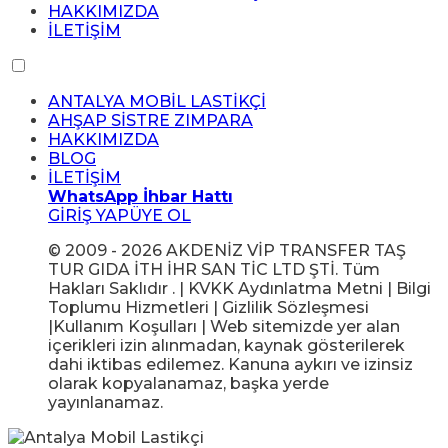
HAKKIMIZDA
İLETİŞİM
ANTALYA MOBİL LASTİKÇİ
AHŞAP SİSTRE ZIMPARA
HAKKIMIZDA
BLOG
İLETİŞİM
WhatsApp İhbar Hattı
GİRİŞ YAP
ÜYE OL
© 2009 - 2026 AKDENİZ VİP TRANSFER TAŞ
TUR GIDA İTH İHR SAN TİC LTD ŞTİ. Tüm
Hakları Saklıdır . | KVKK Aydınlatma Metni | Bilgi
Toplumu Hizmetleri | Gizlilik Sözleşmesi
|Kullanım Koşulları | Web sitemizde yer alan
içerikleri izin alınmadan, kaynak gösterilerek
dahi iktibas edilemez. Kanuna aykırı ve izinsiz
olarak kopyalanamaz, başka yerde
yayınlanamaz.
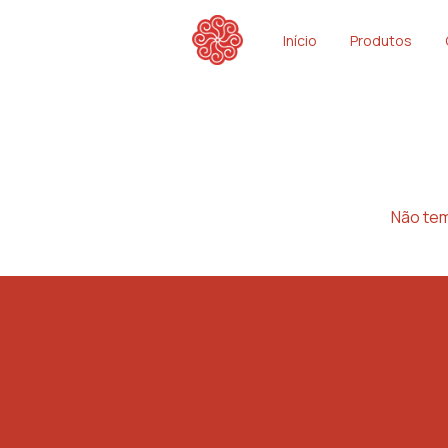
Início
Produtos
Não tem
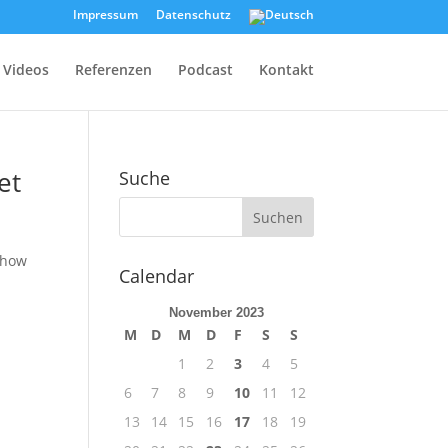
Impressum
Datenschutz
Videos
Referenzen
Podcast
Kontakt
et
Suche
Show
Calendar
November 2023
M
D
M
D
F
S
S
1
2
3
4
5
6
7
8
9
10
11
12
13
14
15
16
17
18
19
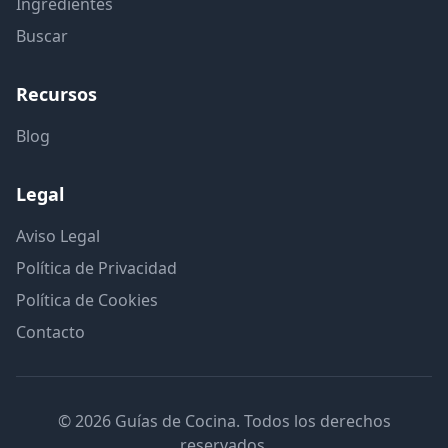
Ingredientes
Buscar
Recursos
Blog
Legal
Aviso Legal
Política de Privacidad
Política de Cookies
Contacto
© 2026 Guías de Cocina. Todos los derechos
reservados.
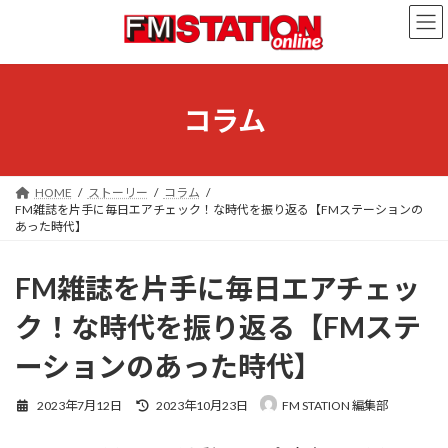
コ
ナ
ン
ビ
テ
ゲ
ン
ー
ツ
シ
へ
ョ
コラム
ス
ン
キ
に
ッ
移
プ
動
HOME
ストーリー
コラム
FM雑誌を片手に毎日エアチェック！な時代を振り返る【FMステーションの
あった時代】
FM雑誌を片手に毎日エアチェッ
ク！な時代を振り返る【FMステ
ーションのあった時代】
最
2023年7月12日
2023年10月23日
FM STATION 編集部
終
更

_GOAL OF THE EXERCISE_
Which lines above hold the string "Política"? Show each of them.

_ANSWER AREA_
Política de Privacidad
Política de Cookies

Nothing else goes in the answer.